=== Begin Enclosure ===

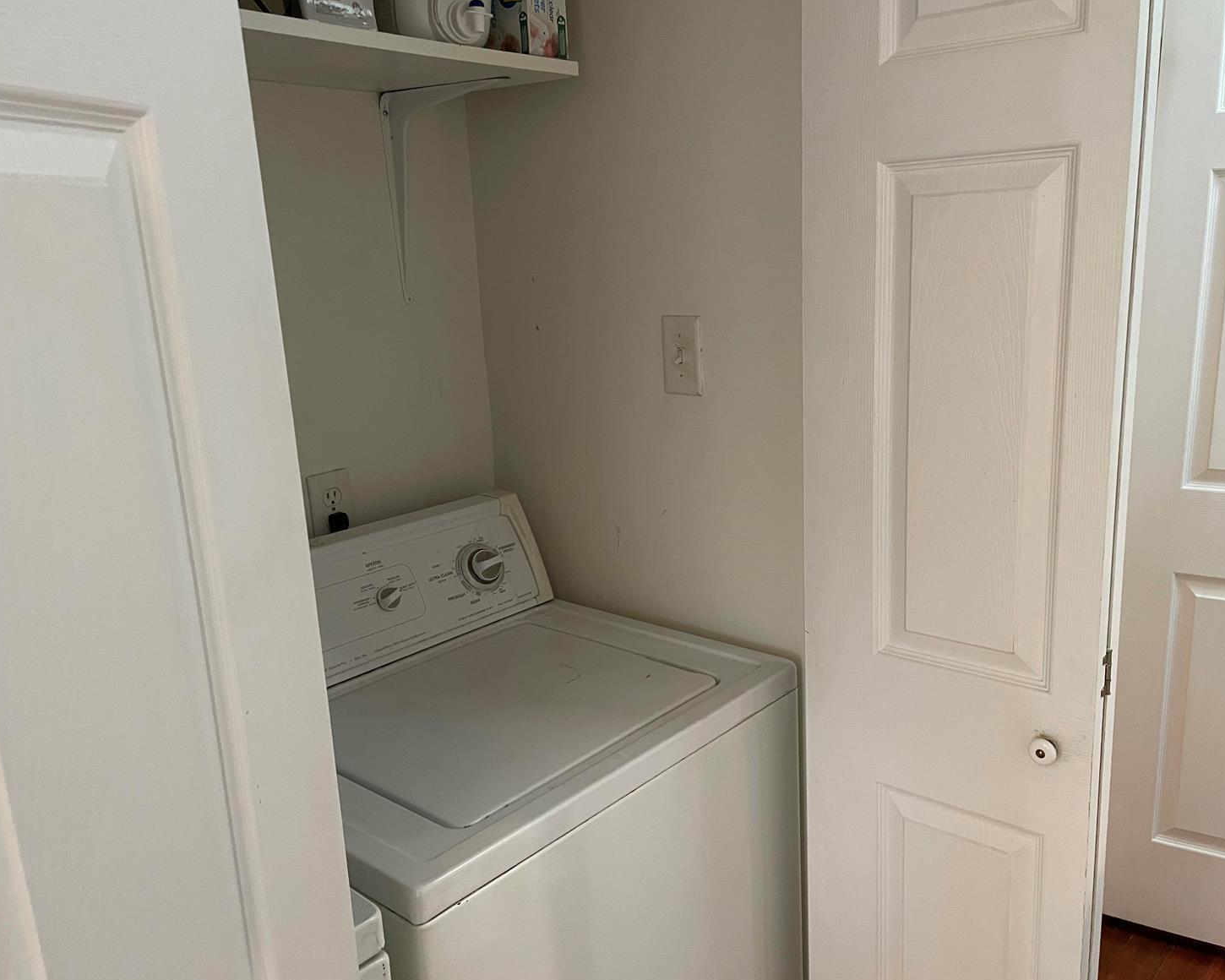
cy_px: 479
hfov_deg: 62.1
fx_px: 1015
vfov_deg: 51.5
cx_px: 667
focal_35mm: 28
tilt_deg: -14.0
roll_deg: +2.4
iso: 320
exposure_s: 1/60
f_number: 1.6
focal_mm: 4.2
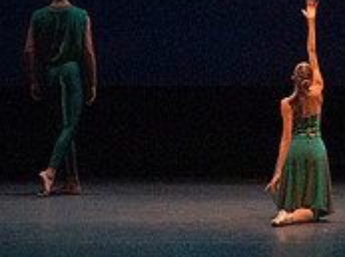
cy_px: -85
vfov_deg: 2.8
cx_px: 243
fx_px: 5271
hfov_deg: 3.7
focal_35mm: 530
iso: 25600
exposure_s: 1/400
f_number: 8
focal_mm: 164
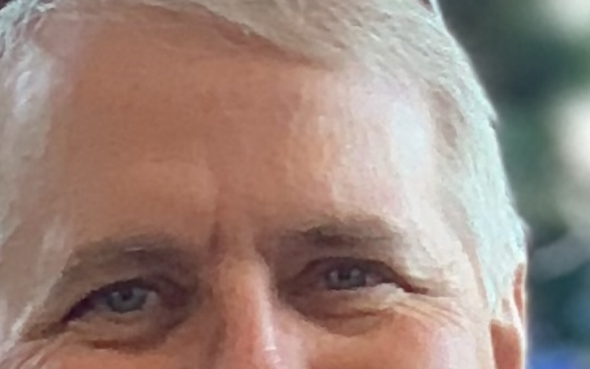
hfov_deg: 16.9
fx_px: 1978
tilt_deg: -4.8
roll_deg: -1.7
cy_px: 423
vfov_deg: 10.5
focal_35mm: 123
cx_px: 227
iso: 125
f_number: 2.4
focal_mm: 6
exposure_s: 1/60
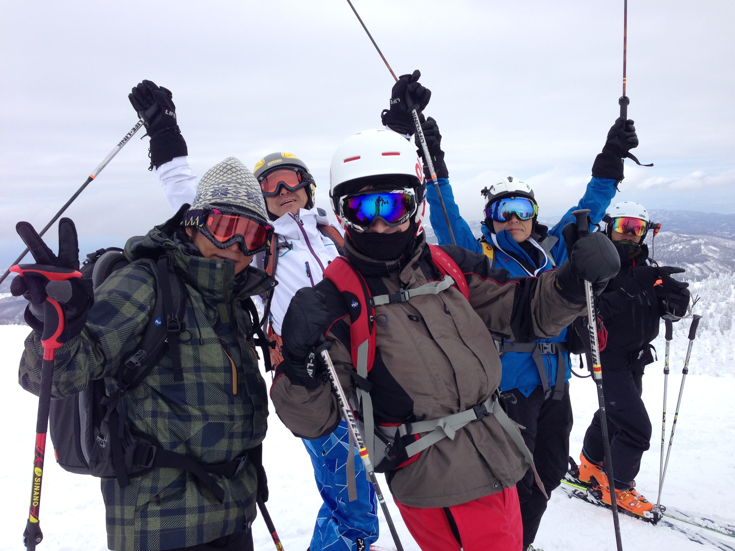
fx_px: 701
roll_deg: +1.7
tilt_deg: -6.1
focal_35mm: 33
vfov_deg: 42.9
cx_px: 368
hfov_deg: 55.4
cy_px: 276
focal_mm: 4.12
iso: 50
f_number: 2.4
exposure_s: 1/919
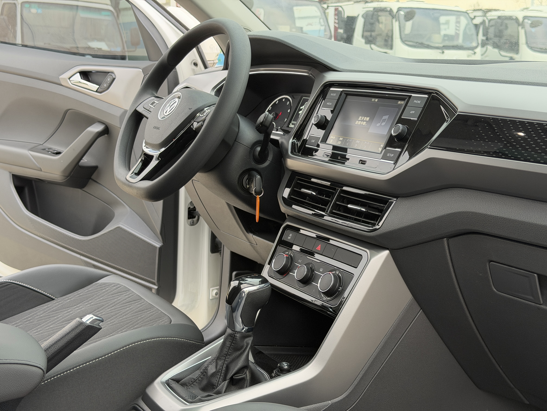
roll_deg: -1.1
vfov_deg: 30.3
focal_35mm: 48
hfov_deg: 39.7
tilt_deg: -10.1
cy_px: 206
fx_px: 758
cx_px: 274
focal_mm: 6.76
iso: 100
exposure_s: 1/63
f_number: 1.78
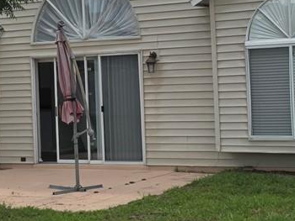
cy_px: 82
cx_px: 158
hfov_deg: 18.7
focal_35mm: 105
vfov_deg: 14.1
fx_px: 895
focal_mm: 6.3
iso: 80
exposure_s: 1/3972
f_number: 1.7
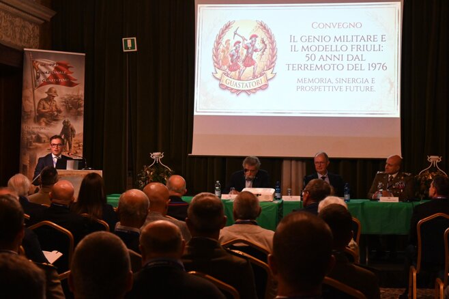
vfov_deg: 19.7
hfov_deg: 29.3
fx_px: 860
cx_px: 224
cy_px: 150
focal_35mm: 69
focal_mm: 46
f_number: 6
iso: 4500
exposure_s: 1/60
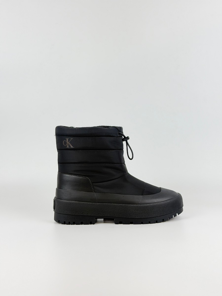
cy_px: 148
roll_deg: +0.5
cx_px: 111
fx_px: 410
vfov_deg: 39.7
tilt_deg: -3.8
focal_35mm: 48
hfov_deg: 30.3
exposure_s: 1/138
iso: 50
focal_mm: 6.76
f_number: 1.78
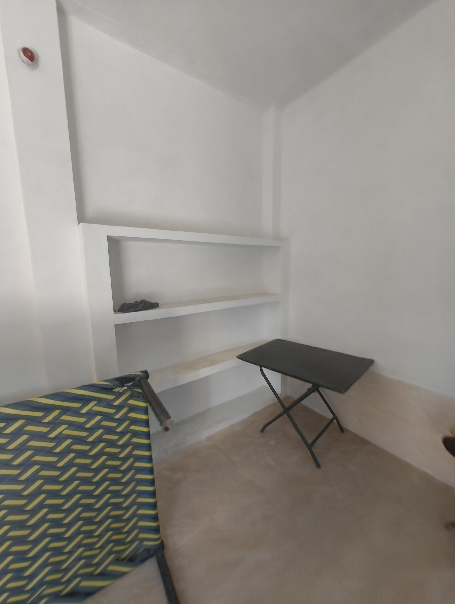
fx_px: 245
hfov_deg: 85.8
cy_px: 302
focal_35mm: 14
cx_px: 228
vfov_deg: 102.0
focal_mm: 2.15
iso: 323
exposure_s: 1/50
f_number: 2.2
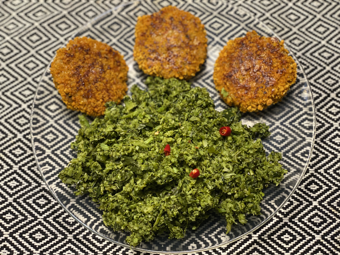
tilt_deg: -67.0
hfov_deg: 36.8
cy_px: 128
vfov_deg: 28.0
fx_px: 511
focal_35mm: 52
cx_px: 170
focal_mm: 6
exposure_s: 1/50
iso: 125
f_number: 2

=== End Enclosure ===

PROMPT
The response must repeat all the lines above exactly and include no pictures.

THE COMPLETED TASK
cy_px: 479
hfov_deg: 62.1
fx_px: 1015
vfov_deg: 51.5
cx_px: 667
focal_35mm: 28
tilt_deg: -14.0
roll_deg: +2.4
iso: 320
exposure_s: 1/60
f_number: 1.6
focal_mm: 4.2
cy_px: -85
vfov_deg: 2.8
cx_px: 243
fx_px: 5271
hfov_deg: 3.7
focal_35mm: 530
iso: 25600
exposure_s: 1/400
f_number: 8
focal_mm: 164
hfov_deg: 16.9
fx_px: 1978
tilt_deg: -4.8
roll_deg: -1.7
cy_px: 423
vfov_deg: 10.5
focal_35mm: 123
cx_px: 227
iso: 125
f_number: 2.4
focal_mm: 6
exposure_s: 1/60
fx_px: 701
roll_deg: +1.7
tilt_deg: -6.1
focal_35mm: 33
vfov_deg: 42.9
cx_px: 368
hfov_deg: 55.4
cy_px: 276
focal_mm: 4.12
iso: 50
f_number: 2.4
exposure_s: 1/919
roll_deg: -1.1
vfov_deg: 30.3
focal_35mm: 48
hfov_deg: 39.7
tilt_deg: -10.1
cy_px: 206
fx_px: 758
cx_px: 274
focal_mm: 6.76
iso: 100
exposure_s: 1/63
f_number: 1.78
cy_px: 82
cx_px: 158
hfov_deg: 18.7
focal_35mm: 105
vfov_deg: 14.1
fx_px: 895
focal_mm: 6.3
iso: 80
exposure_s: 1/3972
f_number: 1.7
vfov_deg: 19.7
hfov_deg: 29.3
fx_px: 860
cx_px: 224
cy_px: 150
focal_35mm: 69
focal_mm: 46
f_number: 6
iso: 4500
exposure_s: 1/60
cy_px: 148
roll_deg: +0.5
cx_px: 111
fx_px: 410
vfov_deg: 39.7
tilt_deg: -3.8
focal_35mm: 48
hfov_deg: 30.3
exposure_s: 1/138
iso: 50
focal_mm: 6.76
f_number: 1.78
fx_px: 245
hfov_deg: 85.8
cy_px: 302
focal_35mm: 14
cx_px: 228
vfov_deg: 102.0
focal_mm: 2.15
iso: 323
exposure_s: 1/50
f_number: 2.2
tilt_deg: -67.0
hfov_deg: 36.8
cy_px: 128
vfov_deg: 28.0
fx_px: 511
focal_35mm: 52
cx_px: 170
focal_mm: 6
exposure_s: 1/50
iso: 125
f_number: 2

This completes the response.